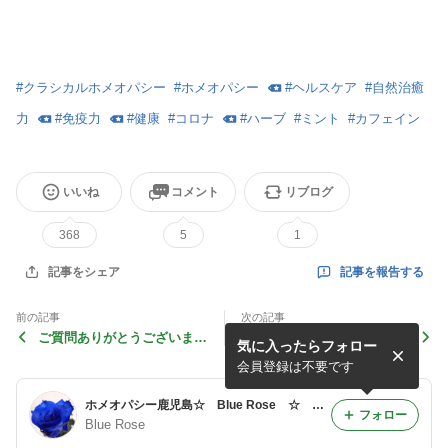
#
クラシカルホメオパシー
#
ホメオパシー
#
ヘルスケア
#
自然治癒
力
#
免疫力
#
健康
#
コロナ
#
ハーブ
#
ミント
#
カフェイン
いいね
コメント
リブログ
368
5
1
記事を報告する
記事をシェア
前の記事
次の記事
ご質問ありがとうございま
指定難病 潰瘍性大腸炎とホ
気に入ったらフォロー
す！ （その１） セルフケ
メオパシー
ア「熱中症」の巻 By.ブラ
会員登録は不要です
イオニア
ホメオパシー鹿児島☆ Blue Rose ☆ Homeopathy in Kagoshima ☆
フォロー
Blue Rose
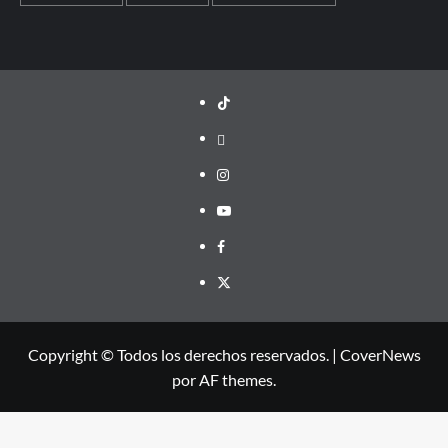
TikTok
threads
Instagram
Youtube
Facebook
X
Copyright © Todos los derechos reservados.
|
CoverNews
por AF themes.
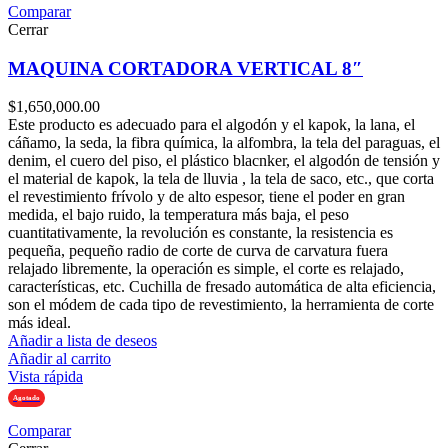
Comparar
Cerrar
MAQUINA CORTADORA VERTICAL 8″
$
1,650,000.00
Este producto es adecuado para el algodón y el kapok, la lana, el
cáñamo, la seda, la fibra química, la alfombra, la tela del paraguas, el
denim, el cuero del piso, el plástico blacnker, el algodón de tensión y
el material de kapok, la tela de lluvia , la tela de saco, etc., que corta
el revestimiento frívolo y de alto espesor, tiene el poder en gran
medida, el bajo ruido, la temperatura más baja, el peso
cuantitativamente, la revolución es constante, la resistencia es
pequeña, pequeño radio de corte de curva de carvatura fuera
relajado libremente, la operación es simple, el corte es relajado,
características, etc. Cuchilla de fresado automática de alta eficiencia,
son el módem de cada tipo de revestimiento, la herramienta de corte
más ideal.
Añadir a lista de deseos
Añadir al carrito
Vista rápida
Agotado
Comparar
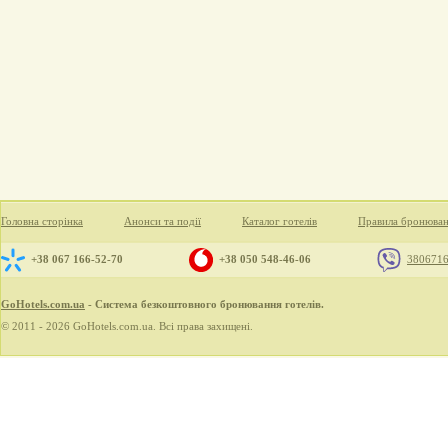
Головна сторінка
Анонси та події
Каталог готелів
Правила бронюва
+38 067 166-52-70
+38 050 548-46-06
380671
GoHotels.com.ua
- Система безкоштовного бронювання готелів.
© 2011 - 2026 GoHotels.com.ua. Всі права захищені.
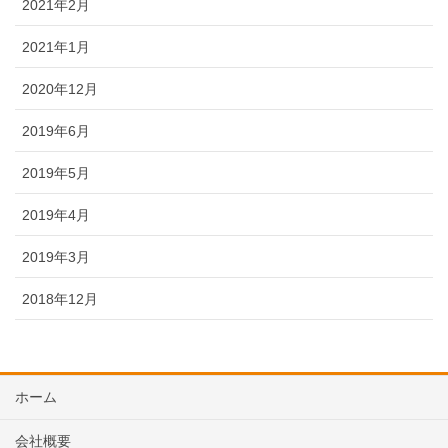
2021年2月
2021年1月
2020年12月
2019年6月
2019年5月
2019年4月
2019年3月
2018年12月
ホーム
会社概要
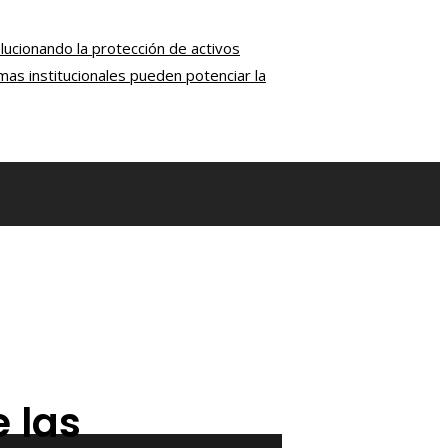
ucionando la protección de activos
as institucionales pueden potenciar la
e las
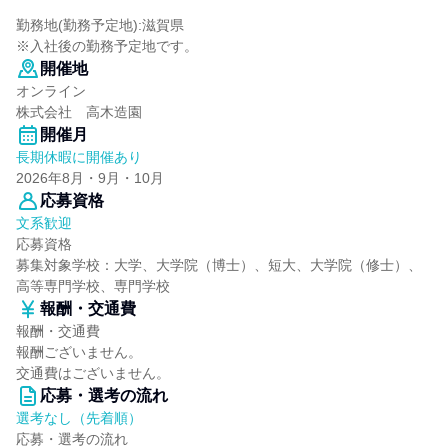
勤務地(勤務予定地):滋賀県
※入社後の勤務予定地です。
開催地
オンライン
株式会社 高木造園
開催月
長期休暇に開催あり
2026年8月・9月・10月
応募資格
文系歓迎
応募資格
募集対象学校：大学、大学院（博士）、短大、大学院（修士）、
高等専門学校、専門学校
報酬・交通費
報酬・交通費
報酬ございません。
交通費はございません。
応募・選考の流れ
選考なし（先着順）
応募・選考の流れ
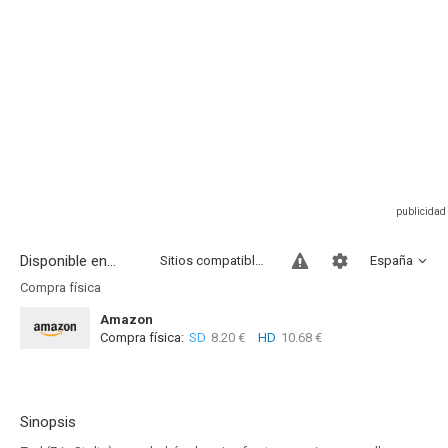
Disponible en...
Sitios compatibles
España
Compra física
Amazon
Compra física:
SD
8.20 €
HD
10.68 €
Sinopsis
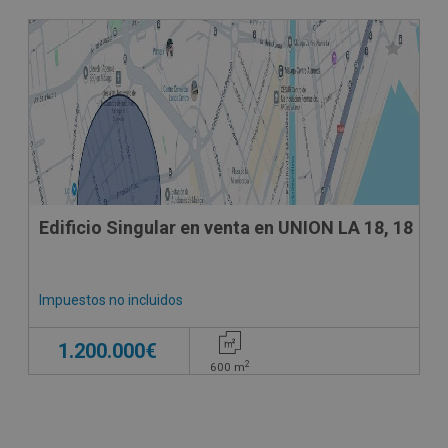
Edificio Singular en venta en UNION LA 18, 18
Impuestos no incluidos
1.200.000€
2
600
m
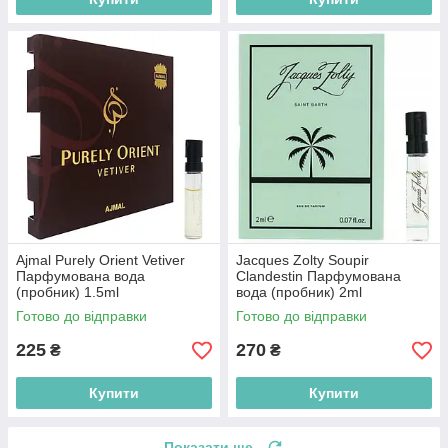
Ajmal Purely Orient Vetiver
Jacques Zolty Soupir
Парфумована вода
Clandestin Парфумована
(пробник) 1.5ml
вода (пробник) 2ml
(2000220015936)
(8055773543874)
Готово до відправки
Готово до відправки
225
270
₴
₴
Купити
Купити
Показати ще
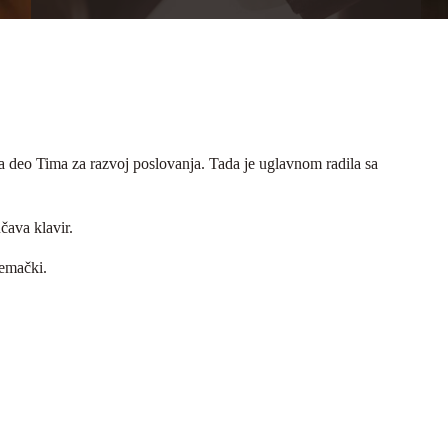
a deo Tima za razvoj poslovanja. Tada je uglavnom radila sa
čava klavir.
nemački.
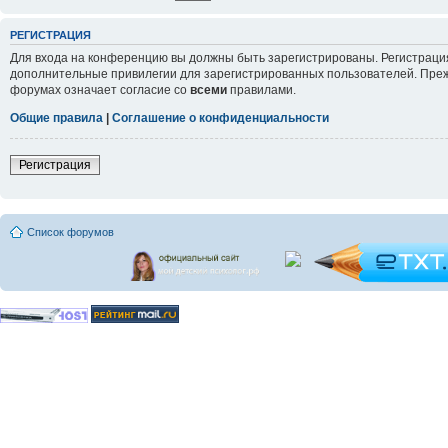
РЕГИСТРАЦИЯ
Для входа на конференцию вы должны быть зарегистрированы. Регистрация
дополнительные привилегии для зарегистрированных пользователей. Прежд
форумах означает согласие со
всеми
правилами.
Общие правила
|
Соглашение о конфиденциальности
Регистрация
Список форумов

* * * * *

Count how many lines of the items above contain the string "Blue", and reply with only that number.

TASK OUTPUT:
2